Adoptive T-cell therapy (ACT) appears to provide anti-cancer responses among some patients with advanced cervical cancer for whom standard therapy has stopped working. The treatment includes the collection of a patient’s own type of immune cell (T-cell), that are engineered through laboratory processes to identify and attack cancer cells when infused back into the patient’s body.
An initial trial using T-cells from patients selected based upon their ability to fight certain strains of HPV associated with cervical cancer produced a complete response in some patients. Clinical trials are ongoing.4,5
Vaccines designed to stimulate the immune system against several different biologic pathways associated with incurable cervical can produce anti-cancer responses. Researchers from Japan have conducted some studies to evaluate the effectiveness of using a “cocktail” vaccine, in which the patient’s immune system was stimulated to identify several different markers commonly found on cancer cells. In clinical trials evaluating 21 patients with cervical cancer some patients achieved a response to the vaccine and patients who demonstrated high levels of skin sensitivity to a pre test with the vaccine did significantly better. Clinical trials are ongoing to evaluate this approach.
New Chemotherapy Regimens: Several newer chemotherapeutic drugs have demonstrated ability to kill cervical cancer cells in patients with advanced cancer. One area of active investigation is the development and exploration of single or multi-agent chemotherapy regimens as a treatment approach for patients with widespread cervical cancer. In particular, drugs such as paclitaxel, ifosfamide, Taxotere®, Navelbine®, Camptosar®, and Avastin appear to have promising activity against cervical cancer cells and are being tested alone or in combination with radiation and other anticancer agents in clinical trials.
Phase I Trials: New chemotherapy or immunotherapy drugs continue to be developed and evaluated in patients with recurrent cancers in phase I clinical trials. The purpose of phase I trials is to evaluate new anti-cancer medications in order to determine the safety and tolerability of a drug and the best way of administering the drug to patients.
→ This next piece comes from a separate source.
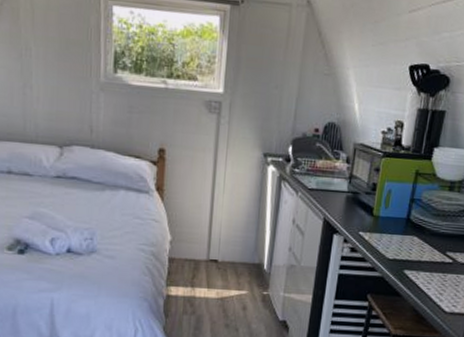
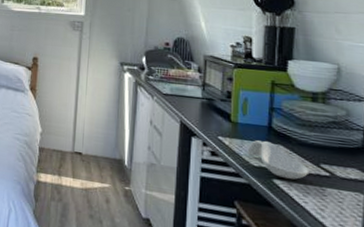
spoon rest: none [384,233,436,269] -> present [247,140,310,180]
Newer Radiation Techniques: External beam radiation therapy can be delivered more precisely to the cervix by using a special CT scan and targeting computer. This capability is known as three-dimensional conformal radiation therapy, or 3D-CRT. The use of 3D-CRT appears to reduce the chance of injury to nearby body structures, such as the bladder or rectum.
2 Duenas-Gonzalez A, Zarba JJ, Alcedo JC, et al. A phase III study comparing concurrent gemcitabine (Gem) plus cisplatin (Cis) and radiation followed by adjuvant Gem plus Cis versus concurrent Cis and radiation in patients with stage IIB to IVA carcinoma of the cervix. Presented at the 2009 annual meeting of the American Society of Clinical Oncology, May 29-June 2, 2009, Orlando, FL. Abstract CRA5507.
3 Tewari KS, Sill M, Long III HJ. Incorporation of bevacizumab in the treatment of recurrent and metastatic cervical cancer: a Phase III randomized trial of the Gynecologic Oncology Group. Presented at the 49th Annual Meeting of the American Society of Clinical Oncology. May 31-June 4, 2013; Chicago, IL. Abstract 3.
4 Takeuchi S, Shoji T, Kagabu M, et al. Phase 2 studies of multiple peptides cocktail vaccine for treatment-resistant cervical and ovarian cancer. Journal of Clinical Oncology. 2015; 33 (suppl; abstract 5567).
5 Stevanovic S, Draper L, Langhan M, et al. Complete regression of metastatic cervical cancer after treatment with human papillomavirus-targeted tumor-infiltrating T cells. Journal of Clinical Oncology, 2015; 10:33(4): 1543-1550. Doi: 10.1200/JCO.2014.58.9093.